MediaJobsDaily: Reporting its third quarter earnings, the Washington Post Co. posted a $7 million increase in income while revenues at the company’s newspaper decreased 20 percent to $156.3 million.

WWD: Richard Beckman, president and CEO of Conde Nast‘s Fairchild Fashion Group, which publishes WWD and Footwear News, is taking over control of W as well.

Daily Intel: Days after Times publisher Arthur Sulzberger compared print media to the Titanic, Newsweek editor Jon Meacham tried a different analogy: “Forgive my possibly overly facile analogy here, but when we are looking at the digital delivery of the printed word, we are kind of where the Sony Cassette Walkman was,” he said. “There will be, I think, an interim step that will be a CD Walkman.
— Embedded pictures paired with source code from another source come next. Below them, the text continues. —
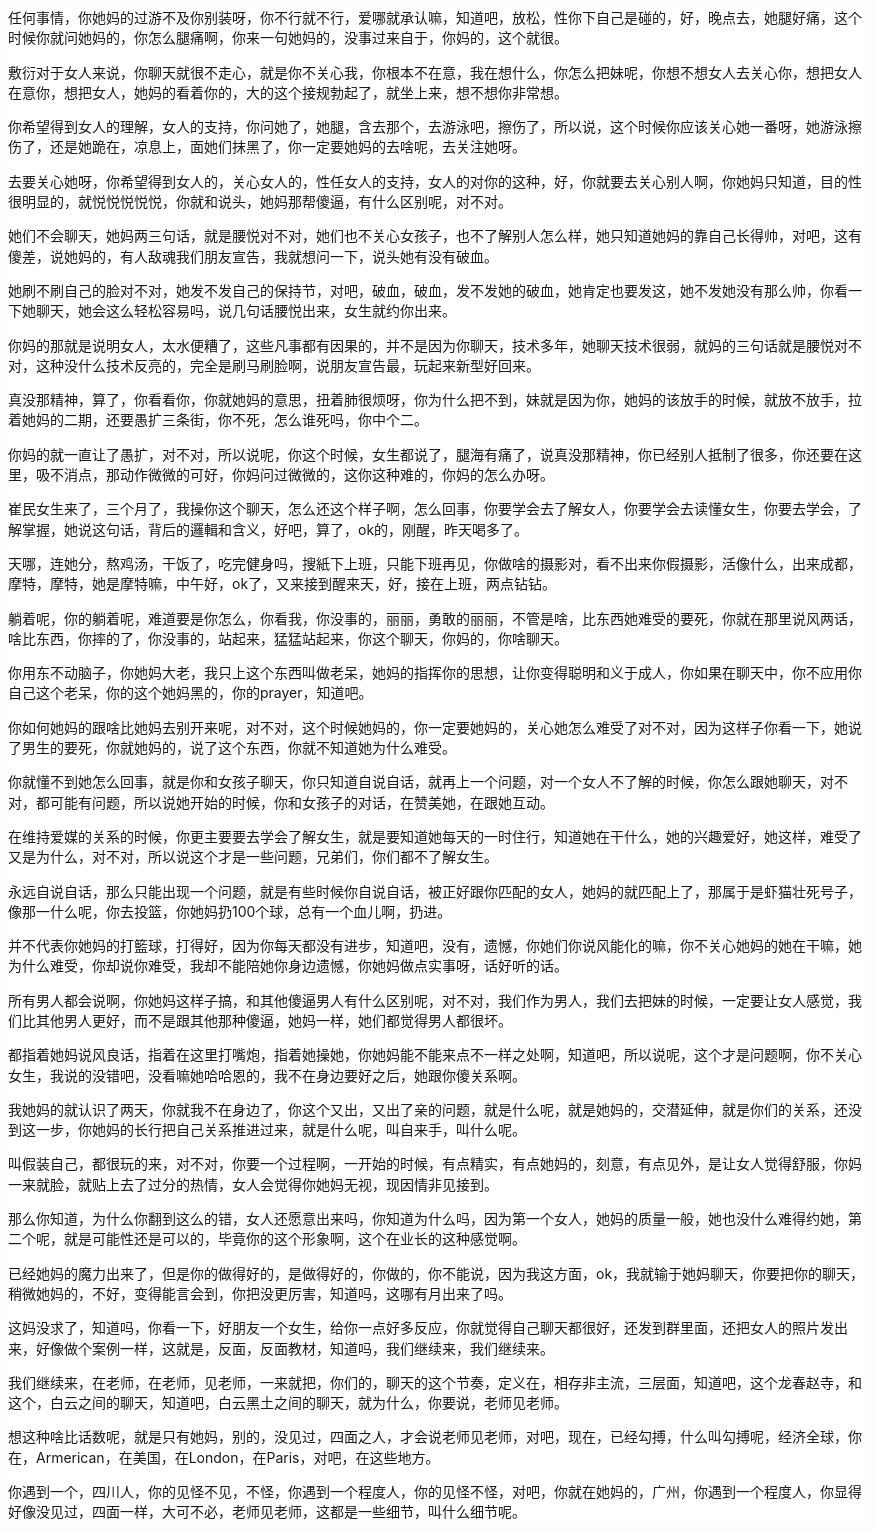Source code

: 任何事情，你她妈的过游不及你别装呀，你不行就不行，爱哪就承认嘛，知道吧，放松，性你下自己是碰的，好，晚点去，她腿好痛，这个时候你就问她妈的，你怎么腿痛啊，你来一句她妈的，没事过来自于，你妈的，这个就很。

敷衍对于女人来说，你聊天就很不走心，就是你不关心我，你根本不在意，我在想什么，你怎么把妹呢，你想不想女人去关心你，想把女人在意你，想把女人，她妈的看着你的，大的这个接规勃起了，就坐上来，想不想你非常想。

你希望得到女人的理解，女人的支持，你问她了，她腿，含去那个，去游泳吧，擦伤了，所以说，这个时候你应该关心她一番呀，她游泳擦伤了，还是她跪在，凉息上，面她们抹黑了，你一定要她妈的去啥呢，去关注她呀。

去要关心她呀，你希望得到女人的，关心女人的，性任女人的支持，女人的对你的这种，好，你就要去关心别人啊，你她妈只知道，目的性很明显的，就悦悦悦悦悦，你就和说头，她妈那帮傻逼，有什么区别呢，对不对。

她们不会聊天，她妈两三句话，就是腰悦对不对，她们也不关心女孩子，也不了解别人怎么样，她只知道她妈的靠自己长得帅，对吧，这有傻差，说她妈的，有人敌魂我们朋友宣告，我就想问一下，说头她有没有破血。

她刷不刷自己的脸对不对，她发不发自己的保持节，对吧，破血，破血，发不发她的破血，她肯定也要发这，她不发她没有那么帅，你看一下她聊天，她会这么轻松容易吗，说几句话腰悦出来，女生就约你出来。

你妈的那就是说明女人，太水便糟了，这些凡事都有因果的，并不是因为你聊天，技术多年，她聊天技术很弱，就妈的三句话就是腰悦对不对，这种没什么技术反亮的，完全是刷马刷脸啊，说朋友宣告最，玩起来新型好回来。

真没那精神，算了，你看看你，你就她妈的意思，扭着肺很烦呀，你为什么把不到，妹就是因为你，她妈的该放手的时候，就放不放手，拉着她妈的二期，还要愚扩三条街，你不死，怎么谁死吗，你中个二。

你妈的就一直让了愚扩，对不对，所以说呢，你这个时候，女生都说了，腿海有痛了，说真没那精神，你已经别人抵制了很多，你还要在这里，吸不消点，那动作微微的可好，你妈问过微微的，这你这种难的，你妈的怎么办呀。

崔民女生来了，三个月了，我操你这个聊天，怎么还这个样子啊，怎么回事，你要学会去了解女人，你要学会去读懂女生，你要去学会，了解掌握，她说这句话，背后的邏輯和含义，好吧，算了，ok的，刚醒，昨天喝多了。

天哪，连她分，熬鸡汤，干饭了，吃完健身吗，搜紙下上班，只能下班再见，你做啥的摄影对，看不出来你假摄影，活像什么，出来成都，摩特，摩特，她是摩特嘛，中午好，ok了，又来接到醒来天，好，接在上班，两点钻钻。

躺着呢，你的躺着呢，难道要是你怎么，你看我，你没事的，丽丽，勇敢的丽丽，不管是啥，比东西她难受的要死，你就在那里说风两话，啥比东西，你摔的了，你没事的，站起来，猛猛站起来，你这个聊天，你妈的，你啥聊天。

你用东不动脑子，你她妈大老，我只上这个东西叫做老呆，她妈的指挥你的思想，让你变得聪明和义于成人，你如果在聊天中，你不应用你自己这个老呆，你的这个她妈黑的，你的prayer，知道吧。

你如何她妈的跟啥比她妈去别开来呢，对不对，这个时候她妈的，你一定要她妈的，关心她怎么难受了对不对，因为这样子你看一下，她说了男生的要死，你就她妈的，说了这个东西，你就不知道她为什么难受。

你就懂不到她怎么回事，就是你和女孩子聊天，你只知道自说自话，就再上一个问题，对一个女人不了解的时候，你怎么跟她聊天，对不对，都可能有问题，所以说她开始的时候，你和女孩子的对话，在赞美她，在跟她互动。

在维持爱媒的关系的时候，你更主要要去学会了解女生，就是要知道她每天的一时住行，知道她在干什么，她的兴趣爱好，她这样，难受了又是为什么，对不对，所以说这个才是一些问题，兄弟们，你们都不了解女生。

永远自说自话，那么只能出现一个问题，就是有些时候你自说自话，被正好跟你匹配的女人，她妈的就匹配上了，那属于是虾猫壮死号子，像那一什么呢，你去投篮，你她妈扔100个球，总有一个血儿啊，扔进。

并不代表你她妈的打籃球，打得好，因为你每天都没有进步，知道吧，没有，遗憾，你她们你说风能化的嘛，你不关心她妈的她在干嘛，她为什么难受，你却说你难受，我却不能陪她你身边遗憾，你她妈做点实事呀，话好听的话。

所有男人都会说啊，你她妈这样子搞，和其他傻逼男人有什么区别呢，对不对，我们作为男人，我们去把妹的时候，一定要让女人感觉，我们比其他男人更好，而不是跟其他那种傻逼，她妈一样，她们都觉得男人都很坏。

都指着她妈说风良话，指着在这里打嘴炮，指着她操她，你她妈能不能来点不一样之处啊，知道吧，所以说呢，这个才是问题啊，你不关心女生，我说的没错吧，没看嘛她哈哈恩的，我不在身边要好之后，她跟你傻关系啊。

我她妈的就认识了两天，你就我不在身边了，你这个又出，又出了亲的问题，就是什么呢，就是她妈的，交潜延伸，就是你们的关系，还没到这一步，你她妈的长行把自己关系推进过来，就是什么呢，叫自来手，叫什么呢。

叫假装自己，都很玩的来，对不对，你要一个过程啊，一开始的时候，有点精实，有点她妈的，刻意，有点见外，是让女人觉得舒服，你妈一来就脸，就贴上去了过分的热情，女人会觉得你她妈无视，现因情非见接到。

那么你知道，为什么你翻到这么的错，女人还愿意出来吗，你知道为什么吗，因为第一个女人，她妈的质量一般，她也没什么难得约她，第二个呢，就是可能性还是可以的，毕竟你的这个形象啊，这个在业长的这种感觉啊。

已经她妈的魔力出来了，但是你的做得好的，是做得好的，你做的，你不能说，因为我这方面，ok，我就输于她妈聊天，你要把你的聊天，稍微她妈的，不好，变得能言会到，你把没更厉害，知道吗，这哪有月出来了吗。

这妈没求了，知道吗，你看一下，好朋友一个女生，给你一点好多反应，你就觉得自己聊天都很好，还发到群里面，还把女人的照片发出来，好像做个案例一样，这就是，反面，反面教材，知道吗，我们继续来，我们继续来。

我们继续来，在老师，在老师，见老师，一来就把，你们的，聊天的这个节奏，定义在，相存非主流，三层面，知道吧，这个龙春赵寺，和这个，白云之间的聊天，知道吧，白云黑土之间的聊天，就为什么，你要说，老师见老师。

想这种啥比话数呢，就是只有她妈，别的，没见过，四面之人，才会说老师见老师，对吧，现在，已经勾搏，什么叫勾搏呢，经济全球，你在，Armerican，在美国，在London，在Paris，对吧，在这些地方。

你遇到一个，四川人，你的见怪不见，不怪，你遇到一个程度人，你的见怪不怪，对吧，你就在她妈的，广州，你遇到一个程度人，你显得好像没见过，四面一样，大可不必，老师见老师，这都是一些细节，叫什么细节呢。
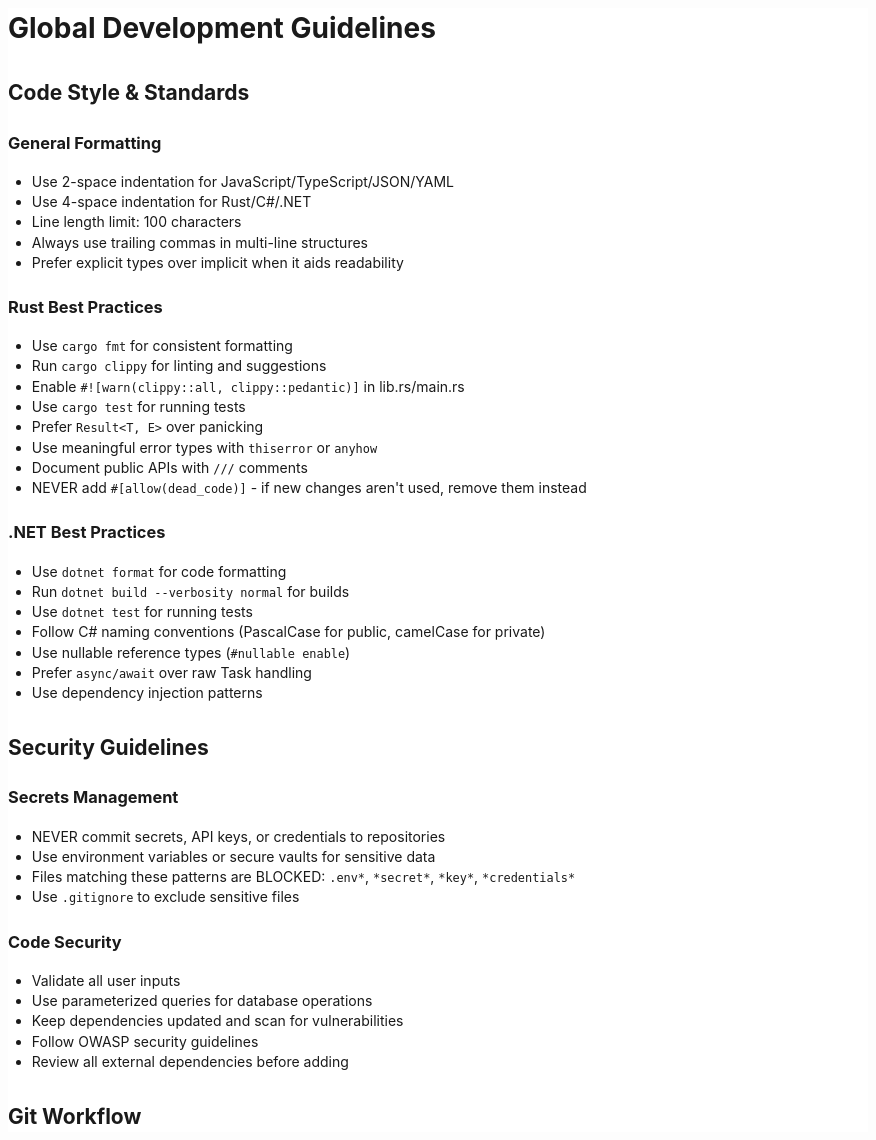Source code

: # Global Development Guidelines

## Code Style & Standards

### General Formatting
- Use 2-space indentation for JavaScript/TypeScript/JSON/YAML
- Use 4-space indentation for Rust/C#/.NET
- Line length limit: 100 characters
- Always use trailing commas in multi-line structures
- Prefer explicit types over implicit when it aids readability

### Rust Best Practices
- Use `cargo fmt` for consistent formatting
- Run `cargo clippy` for linting and suggestions
- Enable `#![warn(clippy::all, clippy::pedantic)]` in lib.rs/main.rs
- Use `cargo test` for running tests
- Prefer `Result<T, E>` over panicking
- Use meaningful error types with `thiserror` or `anyhow`
- Document public APIs with `///` comments
- NEVER add `#[allow(dead_code)]` - if new changes aren't used, remove them instead

### .NET Best Practices  
- Use `dotnet format` for code formatting
- Run `dotnet build --verbosity normal` for builds
- Use `dotnet test` for running tests
- Follow C# naming conventions (PascalCase for public, camelCase for private)
- Use nullable reference types (`#nullable enable`)
- Prefer `async/await` over raw Task handling
- Use dependency injection patterns

## Security Guidelines

### Secrets Management
- NEVER commit secrets, API keys, or credentials to repositories
- Use environment variables or secure vaults for sensitive data
- Files matching these patterns are BLOCKED: `.env*`, `*secret*`, `*key*`, `*credentials*`
- Use `.gitignore` to exclude sensitive files

### Code Security
- Validate all user inputs
- Use parameterized queries for database operations  
- Keep dependencies updated and scan for vulnerabilities
- Follow OWASP security guidelines
- Review all external dependencies before adding

## Git Workflow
And then it seems to me there’s going to be an iPod.”

Time Inc. Staffers Next On The Chopping Block?

time inc.jpgCondé Nast. The New York Times. Forbes. By the end of the year, all of these media organizations will have cut their staffs to meet the challenging economic times facing the entire industry. These are just the realities of the fourth quarter, readers of the bottom line tell us.

So, it was only a matter of time before we heard of layoffs at another venerable New York-based media company: Time Inc. Last year, Time made history by laying off 600 people company wide. But, if this item in today’s WWD Memopad is to be believed, more cuts from “across the board” are coming next week.

This is not pleasant news to report, but it’s not surprising. As media companies struggle to meet year-end earnings goals and look towards creating next year’s budgets, layoffs are inevitable. Now, where did all those people trumpeting the end of the recession go?